_PROBLEM TO SOLVE_: Return the records below in full. Keep every word exact and skip the images.

_AVAILABLE DATA_:
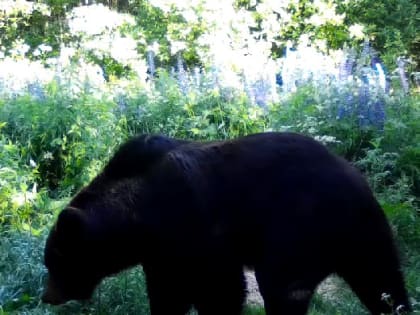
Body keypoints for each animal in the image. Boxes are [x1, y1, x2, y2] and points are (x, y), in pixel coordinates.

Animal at [41, 132, 410, 314]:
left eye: (54, 261)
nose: (48, 296)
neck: (138, 218)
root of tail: (354, 176)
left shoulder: (197, 229)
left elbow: (219, 289)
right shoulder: (162, 254)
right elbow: (166, 292)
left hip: (298, 230)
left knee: (283, 289)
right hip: (365, 233)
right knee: (383, 283)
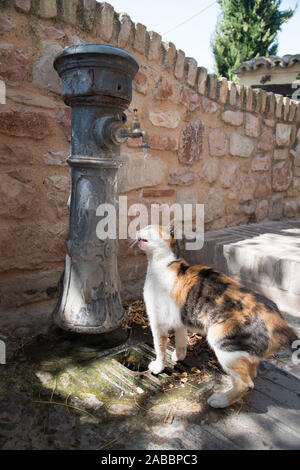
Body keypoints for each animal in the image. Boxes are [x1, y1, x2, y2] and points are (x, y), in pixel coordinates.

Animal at [137, 224, 298, 408]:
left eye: (149, 227)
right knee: (252, 370)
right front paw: (179, 356)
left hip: (221, 340)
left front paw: (158, 366)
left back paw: (219, 400)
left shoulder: (157, 321)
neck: (163, 264)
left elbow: (159, 347)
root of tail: (280, 322)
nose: (137, 229)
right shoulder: (180, 319)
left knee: (247, 384)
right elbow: (181, 340)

_EXERCISE SOLUTION_:
Body keypoints for each animal in the image. Boxes are [x1, y1, x2, y2] and points are (x, y), in pixel coordinates.

Animal at [41, 132, 410, 314]:
left eye: (54, 261)
nose: (48, 296)
neck: (138, 218)
root of tail: (354, 176)
left shoulder: (197, 229)
left elbow: (219, 289)
right shoulder: (162, 254)
right elbow: (166, 292)
left hip: (298, 230)
left knee: (283, 289)
right hip: (365, 233)
right knee: (383, 283)
Body keypoints for each animal in the image. Boxes are [x1, y1, x2, y2] and points are (x, y), in pixel coordinates.

Animal at [137, 224, 298, 408]:
left eye: (149, 227)
right knee: (252, 370)
right front paw: (179, 356)
left hip: (221, 340)
left front paw: (158, 366)
left back paw: (219, 400)
left shoulder: (157, 321)
neck: (163, 264)
left elbow: (159, 347)
root of tail: (280, 322)
nose: (137, 229)
right shoulder: (180, 319)
left knee: (247, 384)
right elbow: (181, 340)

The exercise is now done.